Cerebrovascular Autoregulation in Hypoxia: Quantitative Insights from Arterial Spin Labeling

Abir Troudi Habibi^1,2,3*Julia Micaux^1,3Franck Mauconduit^1,2,4Marion Noulhiane^1,3*

• ¹Neurospin, Gif-sur-Yvette, France
• ²Commissariat a l'energie atomique et aux energies alternatives, Paris, France
• ³Universite Paris Cite, Paris, France
• ⁴CNRS Delegation Paris B, Paris, France

Hypoxia, defined as an insufficient oxygen supply relative to metabolic demand, induces a cascade of cerebrovascular and metabolic responses aimed at preserving cerebral homeostasis. These responses vary depending on the temporal profile of exposure, with acute (e.g., hypoxic-ischemic encephalopathy, acute high-altitude exposure) versus chronic (e.g., obstructive sleep apnea, long-term altitude residence) conditions, and may range from compensatory vasodilation to long-term maladaptive remodeling. Arterial Spin Labeling (ASL) MRI offers a quantitative, non-invasive, and contrast-free method to assess cerebral perfusion, making it well-suited to characterize the spatial and temporal dynamics of these responses. This narrative review critically examines the application of ASL to quantify key hemodynamic parameters, including cerebral blood flow (CBF), arterial transit time (ATT), cerebrovascular reactivity (CVR), and, when integrated with complementary models, cerebral metabolic rate of oxygen consumption (CMRO₂), in the context of hypoxia. By synthesizing evidence from both environmental and pathological models induced by hypoxia, we highlight how ASL captures early signatures of cerebrovascular adaptation, impaired autoregulation, and emerging neurovascular dysfunction. Particular emphasis is placed on the potential of ASL-derived metrics to serve as early biomarkers for hypoxia-induced risk, enabling non-invasive longitudinal tracking of vascular integrity in both clinical and subclinical populations. Overall, ASL emerges as a powerful modality for elucidating the mechanisms of neurovascular adaptation to hypoxia and for supporting precision diagnostics in disorders where oxygen insufficiency constitutes a key pathophysiological driver.
***
About this exercise — According to the abstract on arterial spin labeling in hypoxia, why is ASL MRI well-suited to characterizing the spatial and temporal dynamics of cerebrovascular responses to hypoxia? Answer in one to three sentences. The material that comes next is separate from the text.
***
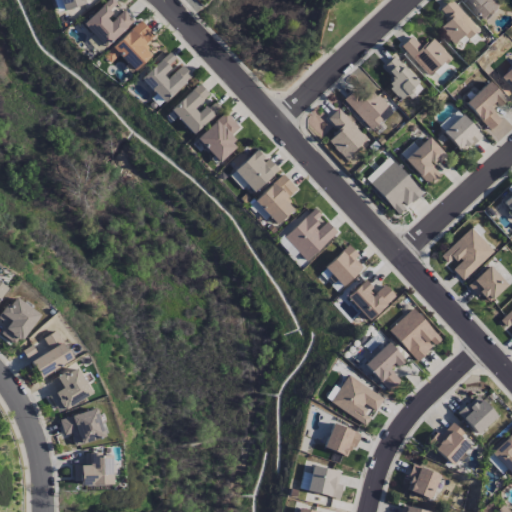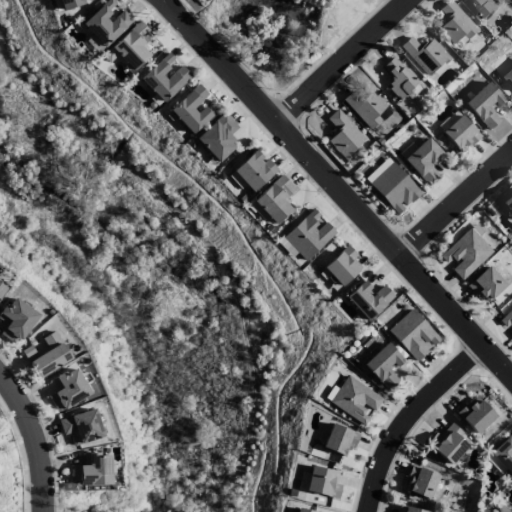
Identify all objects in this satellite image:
building: (71, 3)
building: (484, 7)
building: (455, 22)
building: (106, 23)
park: (286, 31)
building: (130, 46)
building: (426, 54)
road: (345, 62)
building: (398, 77)
building: (508, 77)
building: (164, 78)
building: (484, 104)
building: (367, 108)
building: (193, 109)
building: (459, 132)
building: (344, 136)
building: (218, 137)
building: (424, 160)
building: (254, 169)
building: (394, 188)
road: (339, 189)
building: (275, 198)
building: (507, 202)
road: (456, 208)
building: (308, 234)
building: (465, 253)
building: (343, 265)
building: (486, 284)
building: (1, 287)
building: (368, 299)
building: (16, 320)
building: (506, 321)
building: (412, 334)
building: (50, 355)
building: (383, 365)
building: (68, 390)
building: (355, 399)
building: (475, 414)
road: (413, 421)
building: (81, 426)
building: (336, 438)
road: (35, 439)
building: (447, 443)
building: (502, 457)
building: (92, 470)
building: (323, 482)
building: (421, 482)
building: (408, 509)
building: (304, 510)
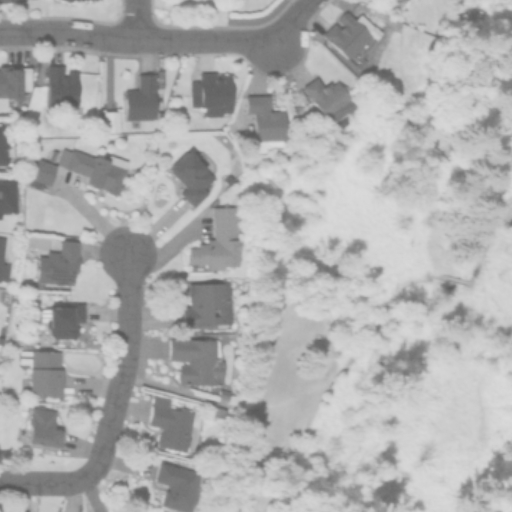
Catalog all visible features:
building: (3, 0)
building: (9, 0)
road: (137, 19)
road: (290, 19)
building: (346, 33)
building: (348, 34)
road: (135, 38)
park: (479, 51)
building: (12, 81)
building: (12, 82)
building: (59, 85)
building: (58, 87)
building: (210, 91)
building: (209, 93)
building: (138, 97)
building: (327, 97)
building: (138, 99)
building: (326, 99)
building: (15, 111)
building: (263, 118)
building: (108, 119)
building: (108, 121)
building: (264, 121)
building: (2, 144)
building: (2, 145)
building: (93, 166)
building: (93, 169)
building: (37, 171)
building: (38, 171)
building: (189, 174)
building: (189, 176)
building: (7, 195)
building: (6, 196)
building: (214, 242)
building: (215, 242)
building: (56, 262)
building: (2, 263)
building: (55, 264)
building: (2, 265)
building: (206, 304)
building: (201, 306)
road: (370, 308)
building: (60, 318)
building: (59, 320)
park: (365, 322)
building: (194, 359)
building: (193, 360)
road: (123, 362)
building: (41, 370)
building: (43, 373)
building: (222, 393)
road: (179, 395)
building: (216, 411)
building: (168, 422)
building: (169, 424)
building: (42, 426)
building: (42, 428)
road: (49, 482)
building: (174, 486)
building: (176, 486)
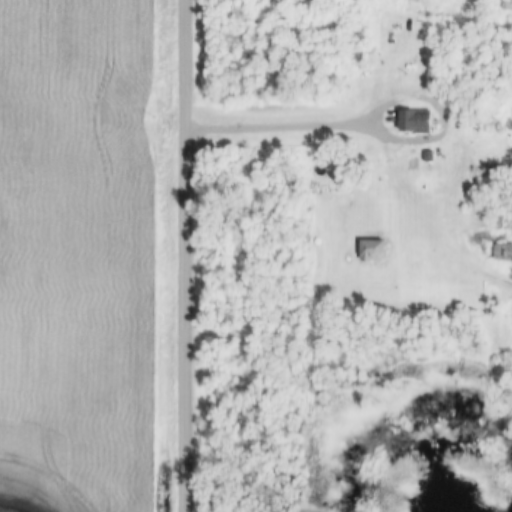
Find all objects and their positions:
road: (367, 113)
building: (416, 120)
building: (372, 249)
road: (183, 256)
***
Output of the exercise — ASL MRI assesses cerebral perfusion with a method that is quantitative, non-invasive, and contrast-free. For that reason, the abstract calls it well-suited to characterizing the spatial and temporal dynamics of these responses.